- **What to work on**:
**1)** From the Twitter project description, repeat word for word the part that opens with the words containing "About Twitter data" and closes with "https or http.".
**2)** Pick up the Twitter data project description after its last sentence and carry it forward.

- **Supplied text**:
= = =

$24
For the third project, you will be creating a suite of functions to process and analyze Twitter data. You will use your functions to analyze a Twitter data set. The data you will use for this project is an English-language subset of the tweets which were labeled with the NewsFeed class.
For the first part of the project, you will write 2 functions and correct 1 function that you will use in a main program to process and analyze the data. The second part of the project is to write the main program.
You are provided with several text files, as well two Python skeleton files (Project_3.py, Project_3_Main.py. There are 3 items which you will submit: the Project_3.py file with your code for the functions, the Project_3_Main.py with the main program for Part 2, and a .pdf write-up.
About Twitter data and Tweets
Tweets are submission to the social media platform Twitter. They are 140 characters in length or less. Tweets often contain hashtags which are words or phrases with the prefix #, for example, #avocadotoast. Tweets may reference other Twitter users, as indicated by the @, for example, @realDonaldTrump. Users may re-post a tweet posted by another user – this is referred to as re-tweeting, and is signified by RT followed by the user who originally posted it, for example, RT @POTUS. The tweets you will be examining for the project will contain links which have the prefix https or http.

= = =

- **Recorded information**:
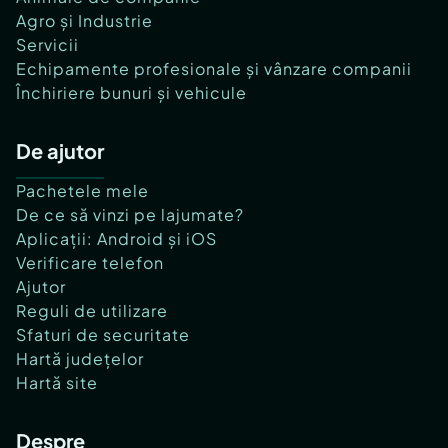
Agro și Industrie
Servicii
Echipamente profesionale și vânzare companii
Închiriere bunuri și vehicule
De ajutor
Pachetele mele
De ce să vinzi pe lajumate?
Aplicații: Android și iOS
Verificare telefon
Ajutor
Reguli de utilizare
Sfaturi de securitate
Hartă județelor
Hartă site
Despre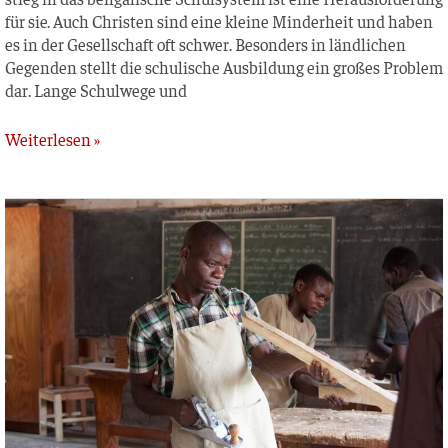
für sie. Auch Chris­ten sind eine klei­ne Min­der­heit und haben
es in der Gesell­schaft oft schwer. Beson­ders in länd­li­chen
Gegen­den stellt die schu­li­sche Aus­bil­dung ein gro­ßes Pro­blem
dar. Lan­ge Schul­we­ge und
Weiterlesen »
Chisomo-
Ausbildungszentrum
–
Malawi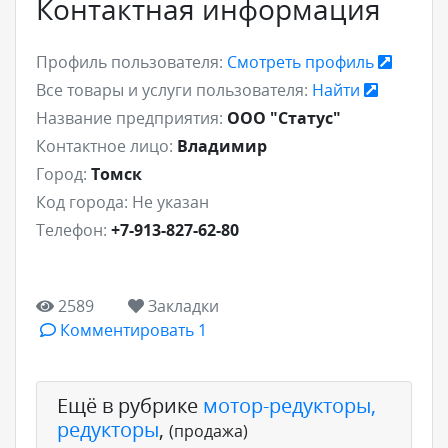
Контактная информация
Профиль пользователя:
Смотреть профиль
Все товары и услуги пользователя:
Найти
Название предприятия:
ООО "Статус"
Контактное лицо:
Владимир
Город:
Томск
Код города:
Не указан
Телефон:
+7-913-827-62-80
2589
Закладки
Комментировать 1
Ещё в рубрике
мотор-редукторы,
редукторы
,
(продажа)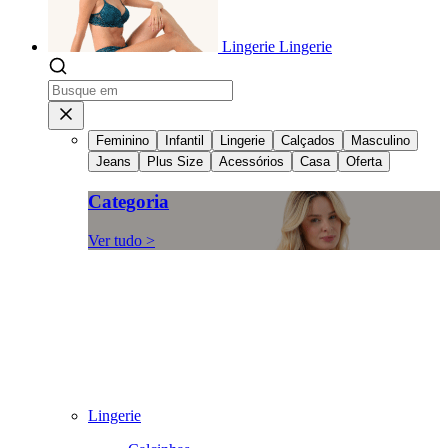
Lingerie
Lingerie
Feminino
Infantil
Lingerie
Calçados
Masculino
Jeans
Plus Size
Acessórios
Casa
Oferta
Categoria
Ver tudo >
Lingerie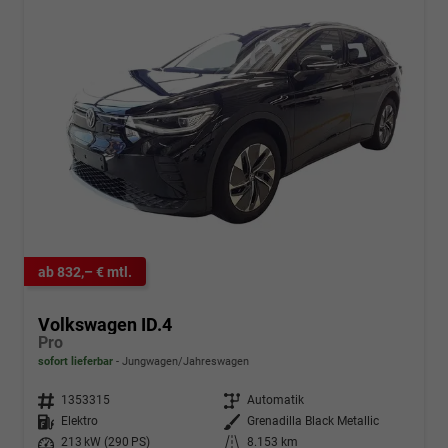
ab 832,– € mtl.
Volkswagen ID.4
Pro
sofort lieferbar
Jungwagen/Jahreswagen
Fahrzeugnr.
1353315
Getriebe
Automatik
Kraftstoff
Elektro
Außenfarbe
Grenadilla Black Metallic
Leistung
213 kW (290 PS)
Kilometerstand
8.153 km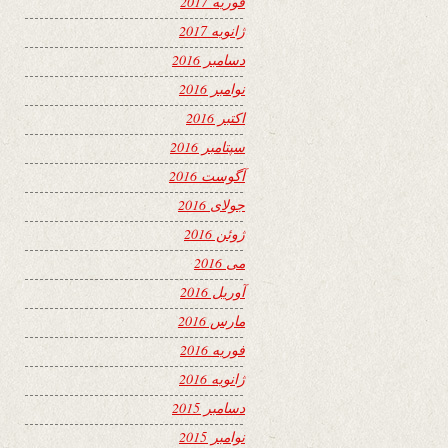
فوریه 2017
ژانویه 2017
دسامبر 2016
نوامبر 2016
اکتبر 2016
سپتامبر 2016
آگوست 2016
جولای 2016
ژوئن 2016
می 2016
آوریل 2016
مارس 2016
فوریه 2016
ژانویه 2016
دسامبر 2015
نوامبر 2015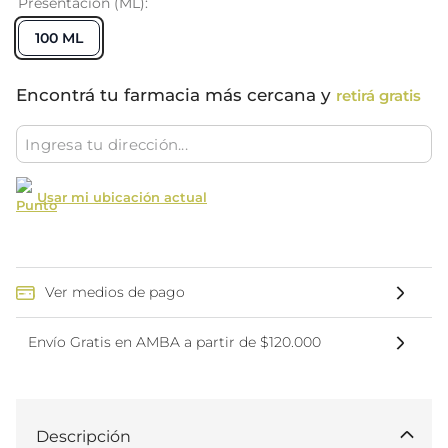
Presentación (ML)
100 ML
Encontrá tu farmacia más cercana y
retirá gratis
Usar mi ubicación actual
Ver medios de pago
Envío Gratis en AMBA a partir de $120.000
Descripción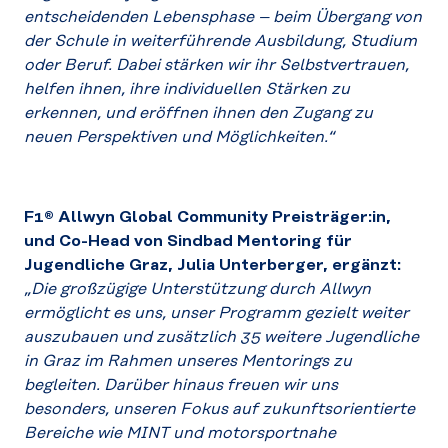
entscheidenden Lebensphase – beim Übergang von
der Schule in weiterführende Ausbildung, Studium
oder Beruf. Dabei stärken wir ihr Selbstvertrauen,
helfen ihnen, ihre individuellen Stärken zu
erkennen, und eröffnen ihnen den Zugang zu
neuen Perspektiven und Möglichkeiten.“
F1® Allwyn Global Community Preisträger:in,
und Co-Head von Sindbad Mentoring für
Jugendliche Graz, Julia Unterberger, ergänzt:
„Die großzügige Unterstützung durch Allwyn
ermöglicht es uns, unser Programm gezielt weiter
auszubauen und zusätzlich 35 weitere Jugendliche
in Graz im Rahmen unseres Mentorings zu
begleiten. Darüber hinaus freuen wir uns
besonders, unseren Fokus auf zukunftsorientierte
Bereiche wie MINT und motorsportnahe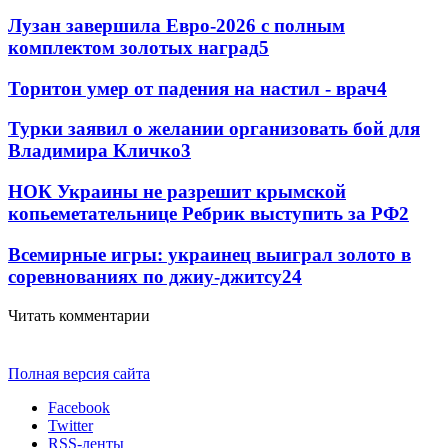
Лузан завершила Евро-2026 с полным
комплектом золотых наград
5
Торнтон умер от падения на настил - врач
4
Турки заявил о желании организовать бой для
Владимира Кличко
3
НОК Украины не разрешит крымской
копьеметательнице Ребрик выступить за РФ
2
Всемирные игры: украинец выиграл золото в
соревнованиях по джиу-джитсу
2
4
Читать комментарии
Полная версия сайта
Facebook
Twitter
RSS-ленты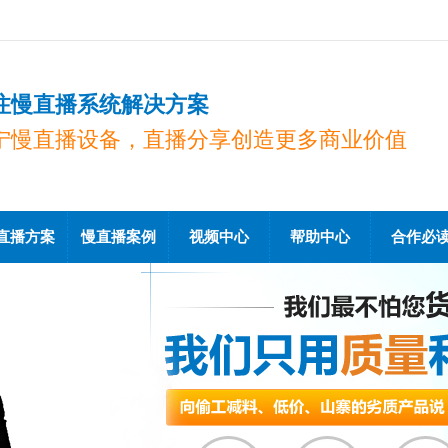
注慢直播系统解决方案
宁慢直播设备，直播分享创造更多商业价值
直播方案
慢直播案例
视频中心
帮助中心
合作必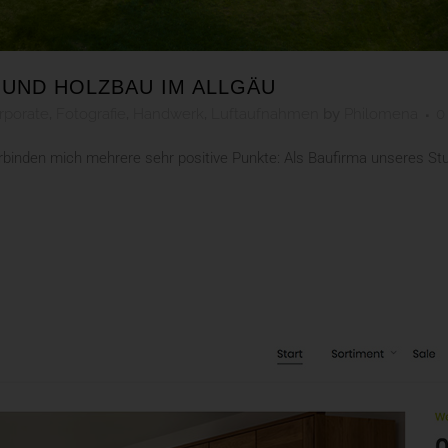
 UND HOLZBAU IM ALLGÄU
rporate
,
Fotografie
,
Handwerk
,
Luftaufnahmen
by
Philomena
0
rbinden mich mehrere sehr positive Punkte: Als Baufirma unseres St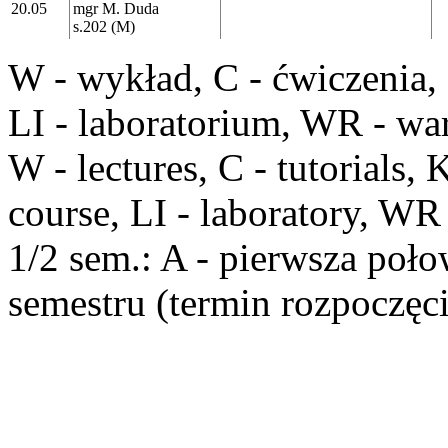
20.05
mgr M. Duda
s.202 (M)
W
- wykład,
C
- ćwiczenia,
LI
- laboratorium,
WR
- war
W
- lectures,
C
- tutorials,
course,
LI
- laboratory,
WR
1/2 sem
.:
A
- pierwsza poło
semestru (termin rozpoczęci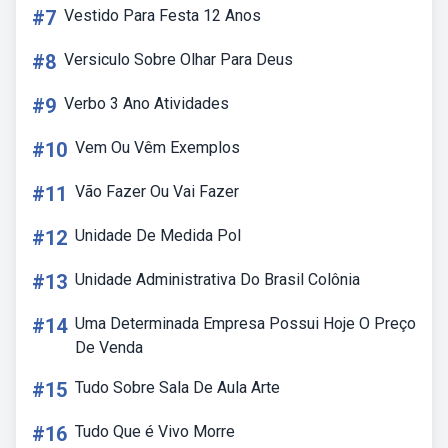
#7
Vestido Para Festa 12 Anos
#8
Versiculo Sobre Olhar Para Deus
#9
Verbo 3 Ano Atividades
#10
Vem Ou Vêm Exemplos
#11
Vão Fazer Ou Vai Fazer
#12
Unidade De Medida Pol
#13
Unidade Administrativa Do Brasil Colônia
#14
Uma Determinada Empresa Possui Hoje O Preço
De Venda
#15
Tudo Sobre Sala De Aula Arte
#16
Tudo Que é Vivo Morre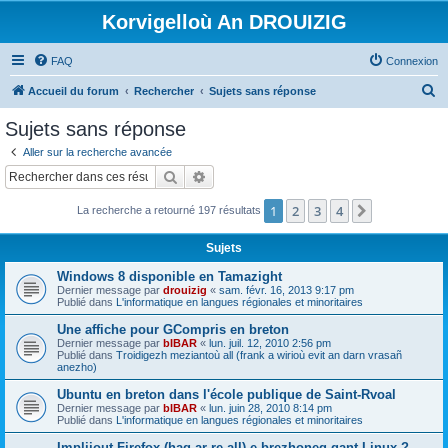
Korvigelloù An DROUIZIG
FAQ
Connexion
R
Accueil du forum
Rechercher
Sujets sans réponse
e
Sujets sans réponse
c
Aller sur la recherche avancée
h
Rechercher
Recherche avancée
e
1
2
3
4
Suivant
La recherche a retourné 197 résultats
r
c
Sujets
h
Windows 8 disponible en Tamazight
e
Dernier message par
drouizig
«
sam. févr. 16, 2013 9:17 pm
Publié dans
L'informatique en langues régionales et minoritaires
r
Une affiche pour GCompris en breton
Dernier message par
bIBAR
«
lun. juil. 12, 2010 2:56 pm
Publié dans
Troidigezh meziantoù all (frank a wirioù evit an darn vrasañ
anezho)
Ubuntu en breton dans l'école publique de Saint-Rvoal
Dernier message par
bIBAR
«
lun. juin 28, 2010 8:14 pm
Publié dans
L'informatique en langues régionales et minoritaires
Implijout Firefox (hag ar re all) e brezhoneg gant Linux ?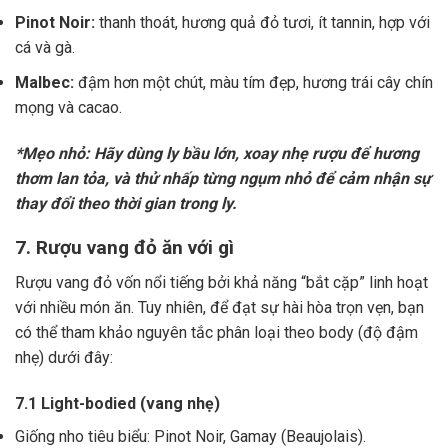
Pinot Noir:
thanh thoát, hương quả đỏ tươi, ít tannin, hợp với
cá và gà.
Malbec:
đậm hơn một chút, màu tím đẹp, hương trái cây chín
mọng và cacao.
*Mẹo nhỏ: Hãy dùng ly bầu lớn, xoay nhẹ rượu để hương
thơm lan tỏa, và thử nhấp từng ngụm nhỏ để cảm nhận sự
thay đổi theo thời gian trong ly.
7. Rượu vang đỏ ăn với gì
Rượu vang đỏ vốn nổi tiếng bởi khả năng “bắt cặp” linh hoạt
với nhiều món ăn. Tuy nhiên, để đạt sự hài hòa trọn vẹn, bạn
có thể tham khảo nguyên tắc phân loại theo body (độ đậm
nhẹ) dưới đây:
7.1 Light-bodied (vang nhẹ)
Giống nho tiêu biểu: Pinot Noir, Gamay (Beaujolais).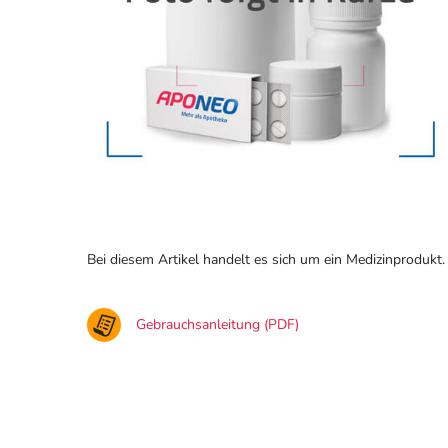
Bei diesem Artikel handelt es sich um ein Medizinprodukt.
Gebrauchsanleitung (PDF)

= = =

- **Answer section**:
**1)**
About Twitter data and Tweets
Tweets are submission to the social media platform Twitter. They are 140 characters in length or less. Tweets often contain hashtags which are words or phrases with the prefix #, for example, #avocadotoast. Tweets may reference other Twitter users, as indicated by the @, for example, @realDonaldTrump. Users may re-post a tweet posted by another user – this is referred to as re-tweeting, and is signified by RT followed by the user who originally posted it, for example, RT @POTUS. The tweets you will be examining for the project will contain links which have the prefix https or http.

**2)**
Part One: Processing and analyzing tweets
All of the code for Part 1 should be submitted in the Project_3.py file. You will fill in your functions under the definition lines.
Task 1: distill_tweet(str_tweet, punct = '.,;!?":/') correction
You have been given code for a function called distill_tweet which does not work properly. Correct the code you have been given so that it meets the following specifications. You are not permitted to add or delete or move any lines, and you must correct the lines in place.
The required argument str_tweet is a string that is a tweet. The optional argument punct is a string of punctuation symbols to remove. This function reformats the tweet (Pre-process the tweet) to make it ready for further processing as follows:
• This function will always remove web links from the tweet. These can be identified as having the prefix (this just means starting with) http or https – they will often be at the end of the tweet, but could be located anywhere, and there may be multiple links in one tweet.
• This function will remove stopwords from the tweet using the list of English stopwords called ENG_WORDS provided for you in Project_3.py. Do not change the code given to you.
• Standalone numbers should be removed from tweets. For example, if the tweet says something like ‘3 people arrested’, the 3 would be removed.
• It will also deal with punctuation. Delete whatever punctuation is specified by the optional argument punct. Keep in mind that the symbols # and @ have special meanings in Twitter and you should not remove them. You should replace apostrophes (‘ and ' ) and dashes with a space instead of deleting them.
• All of the text should be put into lower case.
• The function returns a list that is the remaining words from the processed tweet. The function should print nothing.
Here are some examples, note this is not actual code, and words like “Example 1” should not print when your function runs.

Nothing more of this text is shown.